** WHAT TO DO **
Of all the entries below, retype only the lines from the one with "most sustainable technologies as they become" through the one with "regarding respective countries'", exactly as they appear.

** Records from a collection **
───

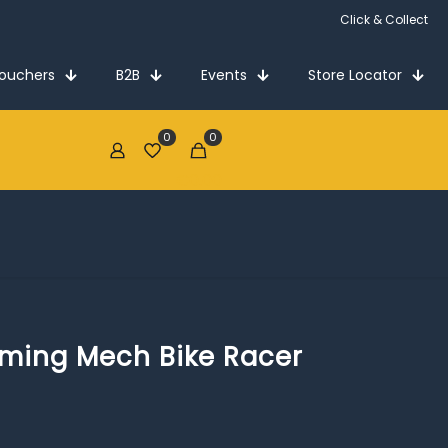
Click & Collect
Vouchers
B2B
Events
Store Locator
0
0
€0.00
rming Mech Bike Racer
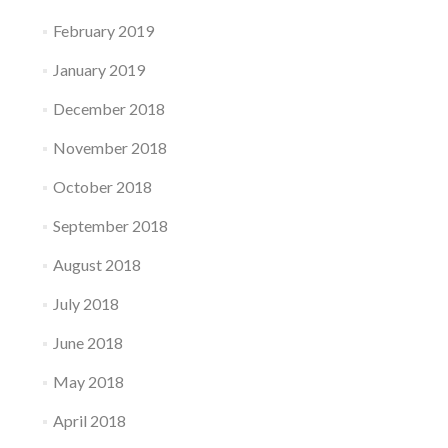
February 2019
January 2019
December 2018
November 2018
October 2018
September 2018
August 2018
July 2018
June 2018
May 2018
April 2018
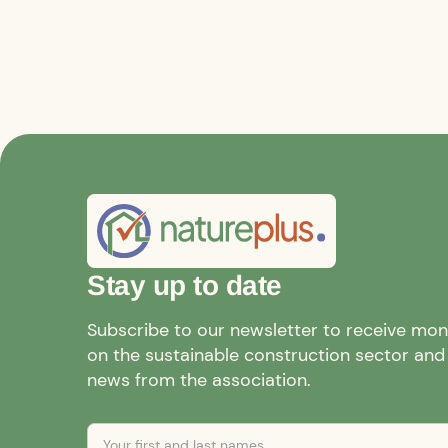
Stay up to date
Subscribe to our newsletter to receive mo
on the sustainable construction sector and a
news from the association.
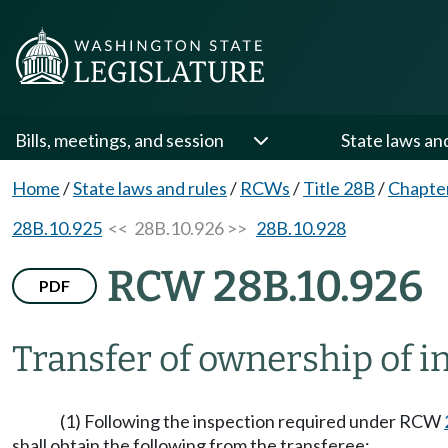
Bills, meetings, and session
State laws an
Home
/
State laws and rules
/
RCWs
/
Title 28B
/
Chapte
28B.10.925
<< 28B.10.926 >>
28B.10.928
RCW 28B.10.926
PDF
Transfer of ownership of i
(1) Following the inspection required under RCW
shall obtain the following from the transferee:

───

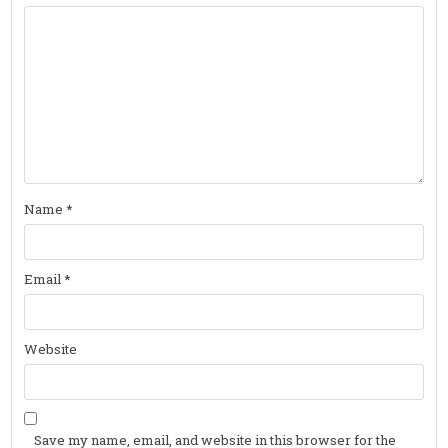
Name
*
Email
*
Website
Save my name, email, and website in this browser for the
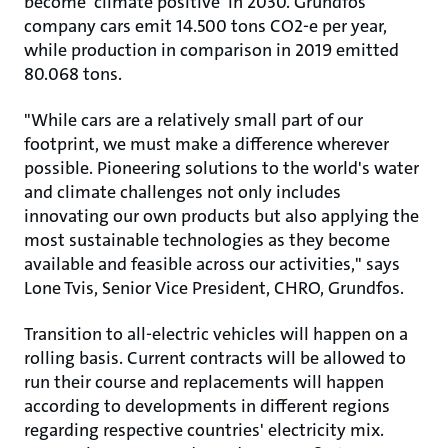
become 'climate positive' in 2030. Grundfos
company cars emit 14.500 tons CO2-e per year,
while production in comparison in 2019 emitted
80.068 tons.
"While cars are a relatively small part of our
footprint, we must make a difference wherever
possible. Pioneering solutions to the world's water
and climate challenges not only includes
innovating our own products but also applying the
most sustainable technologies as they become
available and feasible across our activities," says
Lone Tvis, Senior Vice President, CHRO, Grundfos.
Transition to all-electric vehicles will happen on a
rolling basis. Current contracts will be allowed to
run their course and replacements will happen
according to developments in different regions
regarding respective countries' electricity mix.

───

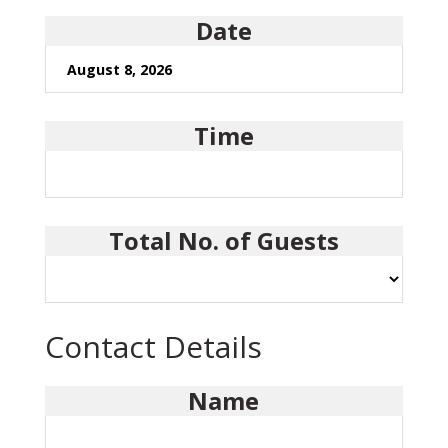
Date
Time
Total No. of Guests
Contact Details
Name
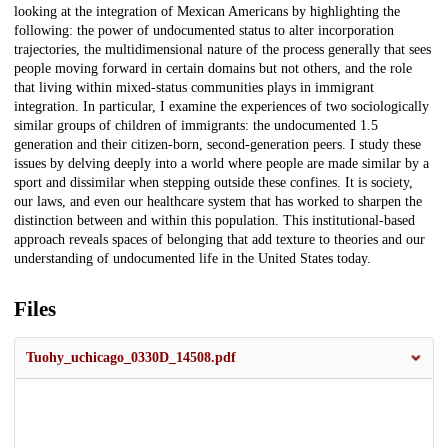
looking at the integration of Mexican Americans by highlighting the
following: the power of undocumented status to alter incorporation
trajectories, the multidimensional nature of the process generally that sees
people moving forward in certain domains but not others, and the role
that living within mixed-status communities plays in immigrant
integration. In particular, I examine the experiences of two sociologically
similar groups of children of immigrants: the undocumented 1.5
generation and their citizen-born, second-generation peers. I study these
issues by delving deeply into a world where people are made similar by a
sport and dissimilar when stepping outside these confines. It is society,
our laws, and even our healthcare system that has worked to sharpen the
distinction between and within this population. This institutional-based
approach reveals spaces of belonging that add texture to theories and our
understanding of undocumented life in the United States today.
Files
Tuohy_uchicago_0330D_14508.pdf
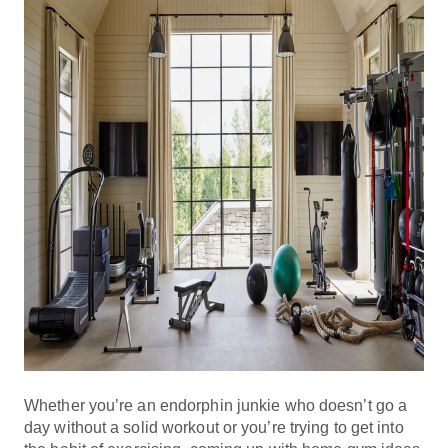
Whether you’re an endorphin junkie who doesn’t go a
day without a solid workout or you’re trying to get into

───

** REPLY TO THE EXERCISE **
most sustainable technologies as they become
available and feasible across our activities," says
Lone Tvis, Senior Vice President, CHRO, Grundfos.
Transition to all-electric vehicles will happen on a
rolling basis. Current contracts will be allowed to
run their course and replacements will happen
according to developments in different regions
regarding respective countries' electricity mix.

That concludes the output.